In response to a question about Downton Abbey in a Radio Times interview, Loach said: "This rosy vision of the past, it's a choice broadcasters make.
"'Don't bother your heads with what's going on now, just wallow in fake nostalgia'. It's bad history, bad drama. It puts your brain to sleep."
Period dramas such as Victoria and Poldark have been a ratings success.
Other hit series include ITV's Downton Abbey and Mr Selfridge and the BBC's Call the Midwife and War and Peace.
Loach said nostalgic dramas were "the opposite of what a good broadcaster should do, which is stimulate and invigorate".
The filmmaker also said broadcasters should "diversify" so regions could create their own dramas.
"The directors I know in television say it's a nightmare. That's true for all the broadcasters, but the BBC is a rotten place for a director."
The BBC said in a statement: "The quality, range and ambition of BBC Drama is evidence of an organisation in top creative form that supports both the director's voice and reflects the whole of the UK.
"From world-class British directors like Peter Kosminsky redefining period drama with Wolf Hall, or Julian Farino's Bafta-winning Marvellous, visionary directors have a home on the BBC and this means we also attract directors from across the world like the Emmy-winning Susanne Bier on The Night Manager to Oscar winner Jane Campion.
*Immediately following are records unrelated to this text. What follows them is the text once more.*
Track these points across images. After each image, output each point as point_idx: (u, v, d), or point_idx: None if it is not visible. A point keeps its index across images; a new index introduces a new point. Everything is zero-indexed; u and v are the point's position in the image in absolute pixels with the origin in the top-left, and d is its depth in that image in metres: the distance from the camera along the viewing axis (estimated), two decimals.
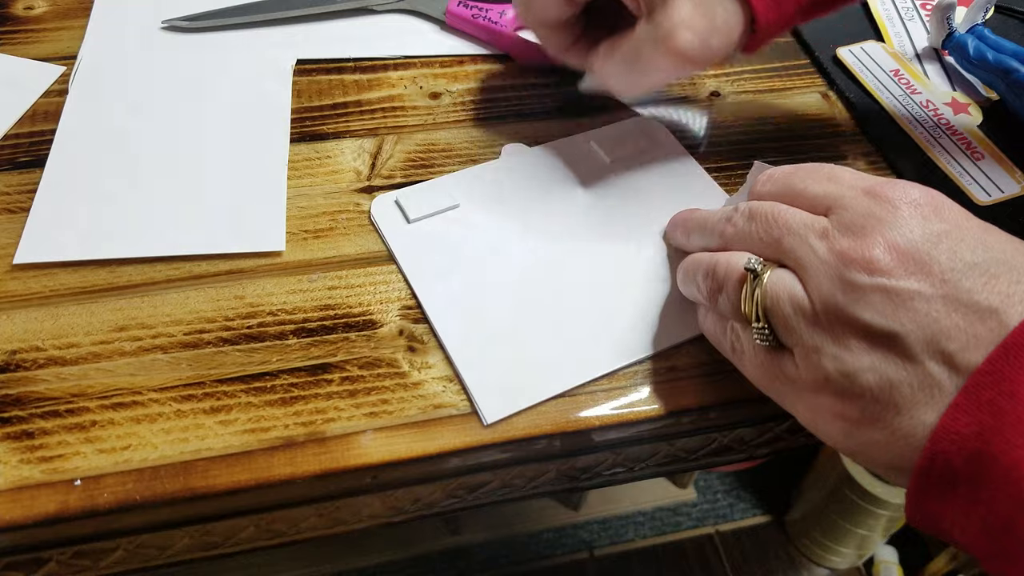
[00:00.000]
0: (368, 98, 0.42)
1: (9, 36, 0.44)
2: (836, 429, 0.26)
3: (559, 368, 0.31)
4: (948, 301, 0.24)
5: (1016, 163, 0.40)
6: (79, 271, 0.34)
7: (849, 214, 0.26)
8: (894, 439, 0.24)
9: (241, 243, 0.35)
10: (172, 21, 0.44)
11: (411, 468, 0.29)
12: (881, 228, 0.25)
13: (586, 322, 0.33)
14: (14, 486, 0.27)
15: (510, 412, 0.30)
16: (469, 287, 0.34)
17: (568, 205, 0.37)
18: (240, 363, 0.31)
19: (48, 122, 0.39)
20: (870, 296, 0.25)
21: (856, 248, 0.25)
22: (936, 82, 0.45)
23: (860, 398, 0.25)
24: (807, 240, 0.27)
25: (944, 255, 0.24)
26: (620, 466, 0.34)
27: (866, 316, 0.24)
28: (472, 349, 0.31)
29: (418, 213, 0.36)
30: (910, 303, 0.24)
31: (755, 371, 0.29)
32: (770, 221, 0.28)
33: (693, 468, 0.36)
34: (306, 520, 0.32)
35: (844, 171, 0.29)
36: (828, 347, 0.25)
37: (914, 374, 0.24)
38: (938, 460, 0.23)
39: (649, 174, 0.39)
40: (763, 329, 0.27)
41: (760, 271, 0.27)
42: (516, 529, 1.03)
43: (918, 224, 0.25)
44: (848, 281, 0.25)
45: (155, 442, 0.29)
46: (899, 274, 0.24)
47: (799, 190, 0.29)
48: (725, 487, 1.11)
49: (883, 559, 1.01)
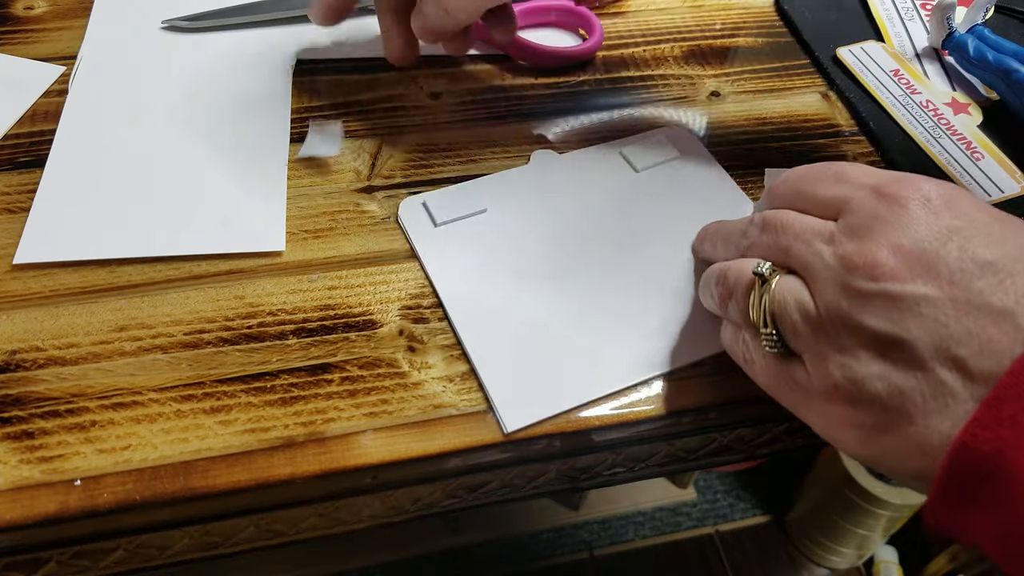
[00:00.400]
0: (368, 98, 0.42)
1: (9, 36, 0.44)
2: (851, 437, 0.25)
3: (582, 378, 0.31)
4: (958, 304, 0.23)
5: (1016, 163, 0.40)
6: (79, 271, 0.34)
7: (855, 217, 0.26)
8: (909, 447, 0.23)
9: (241, 243, 0.35)
10: (172, 21, 0.44)
11: (411, 468, 0.29)
12: (885, 230, 0.25)
13: (611, 332, 0.32)
14: (14, 486, 0.27)
15: (531, 421, 0.30)
16: (493, 293, 0.33)
17: (596, 214, 0.37)
18: (240, 363, 0.31)
19: (48, 122, 0.39)
20: (875, 302, 0.24)
21: (859, 252, 0.24)
22: (936, 82, 0.45)
23: (871, 406, 0.24)
24: (813, 246, 0.26)
25: (953, 254, 0.23)
26: (620, 466, 0.34)
27: (871, 323, 0.24)
28: (494, 356, 0.31)
29: (446, 217, 0.36)
30: (916, 308, 0.23)
31: (767, 379, 0.28)
32: (779, 230, 0.28)
33: (693, 468, 0.36)
34: (306, 520, 0.32)
35: (854, 169, 0.28)
36: (835, 354, 0.25)
37: (924, 382, 0.23)
38: (956, 475, 0.22)
39: (679, 184, 0.38)
40: (772, 335, 0.27)
41: (768, 276, 0.27)
42: (516, 529, 1.03)
43: (926, 222, 0.24)
44: (852, 287, 0.24)
45: (155, 442, 0.29)
46: (904, 278, 0.24)
47: (809, 195, 0.28)
48: (725, 487, 1.11)
49: (883, 559, 1.01)
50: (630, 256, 0.35)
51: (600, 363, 0.32)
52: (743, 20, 0.48)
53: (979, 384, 0.22)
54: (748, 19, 0.49)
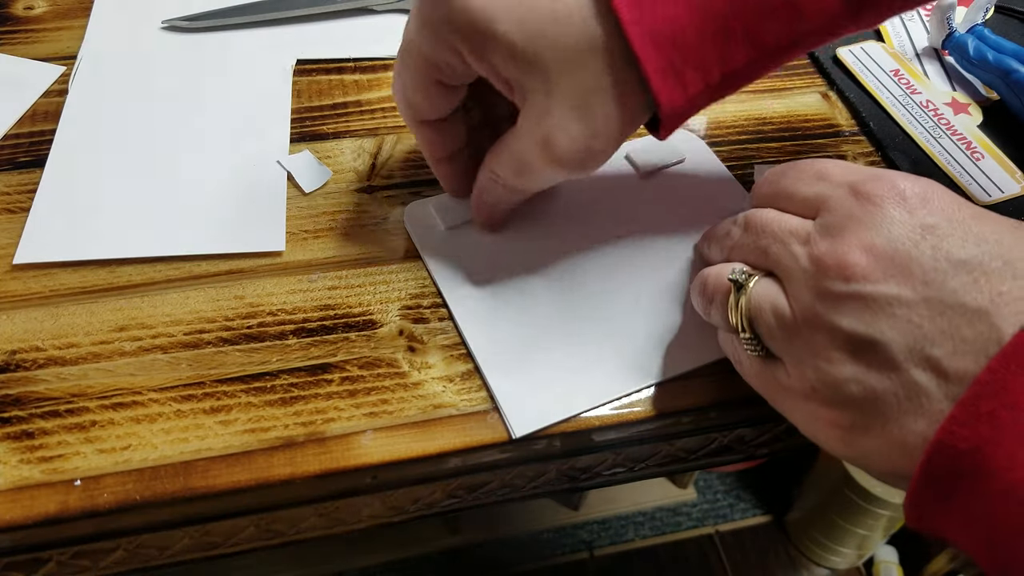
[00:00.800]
0: (368, 98, 0.42)
1: (9, 36, 0.44)
2: (832, 437, 0.25)
3: (589, 383, 0.31)
4: (931, 304, 0.23)
5: (1016, 163, 0.40)
6: (79, 271, 0.34)
7: (831, 216, 0.25)
8: (888, 447, 0.24)
9: (241, 243, 0.35)
10: (172, 21, 0.44)
11: (411, 468, 0.29)
12: (858, 229, 0.24)
13: (617, 337, 0.32)
14: (14, 486, 0.27)
15: (539, 427, 0.30)
16: (499, 297, 0.33)
17: (602, 218, 0.37)
18: (240, 363, 0.31)
19: (48, 122, 0.39)
20: (847, 304, 0.24)
21: (831, 253, 0.24)
22: (936, 82, 0.45)
23: (848, 407, 0.24)
24: (790, 247, 0.26)
25: (927, 253, 0.23)
26: (620, 466, 0.34)
27: (844, 325, 0.24)
28: (501, 360, 0.31)
29: (453, 221, 0.36)
30: (889, 309, 0.23)
31: (754, 380, 0.28)
32: (758, 230, 0.28)
33: (693, 468, 0.36)
34: (306, 520, 0.32)
35: (834, 166, 0.27)
36: (811, 357, 0.25)
37: (898, 383, 0.23)
38: (934, 473, 0.22)
39: (684, 187, 0.38)
40: (751, 340, 0.27)
41: (744, 281, 0.27)
42: (516, 529, 1.03)
43: (900, 221, 0.24)
44: (824, 290, 0.24)
45: (155, 442, 0.29)
46: (876, 278, 0.23)
47: (790, 193, 0.28)
48: (725, 487, 1.11)
49: (883, 559, 1.01)
50: (636, 259, 0.35)
51: (607, 367, 0.31)
52: None
53: (954, 384, 0.22)
54: None
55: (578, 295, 0.34)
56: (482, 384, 0.31)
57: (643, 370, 0.31)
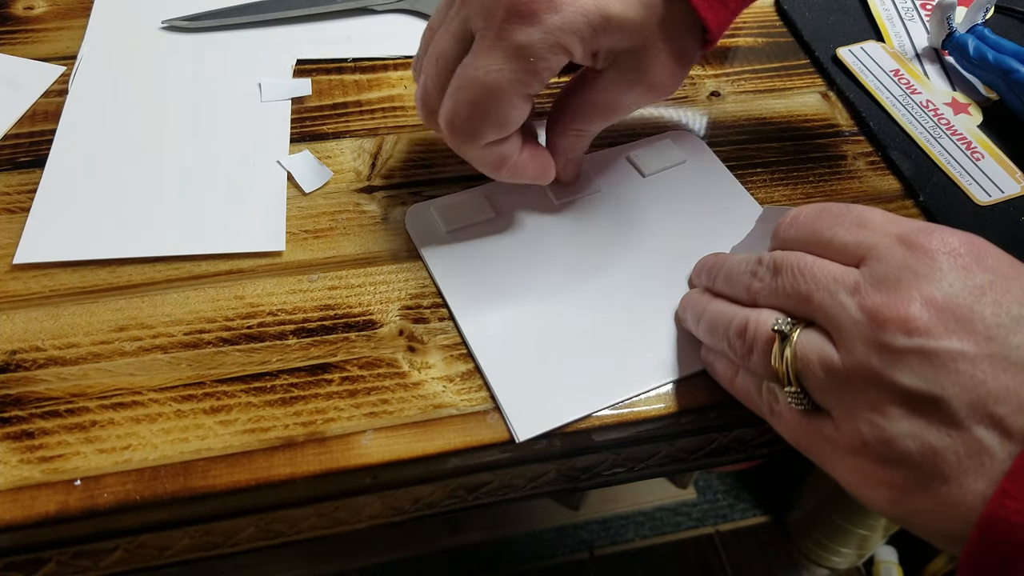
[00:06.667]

"BBC Drama is produced across the nations and regions of the UK from Happy Valley to Peaky Blinders, The Fall, Shetland, Poldark, The A Word, Last Tango in Halifax and Ordinary Lies."
Loach also took aim at the BBC over its news output.
"Its notion of news has got to be challenged. The BBC is very aware of its role in shaping people's consciousness... it's manipulative and deeply political," he added.
The BBC said: "BBC News is independent and adheres to clear published editorial guidelines including on impartiality. The BBC is consistently rated the most trusted and accurate news provider by the majority of people in the UK."
Loach's latest film I, Daniel Blake, which was co-produced with BBC Films, won the Palme d'Or at Cannes Film Festival earlier this year.
His other films include Kes, Land and Freedom, My Name is Joe and Sweet Sixteen.
Loach's breakthrough came with his 1966 BBC landmark play Cathy Come Home, which tackled the issue of homelessness.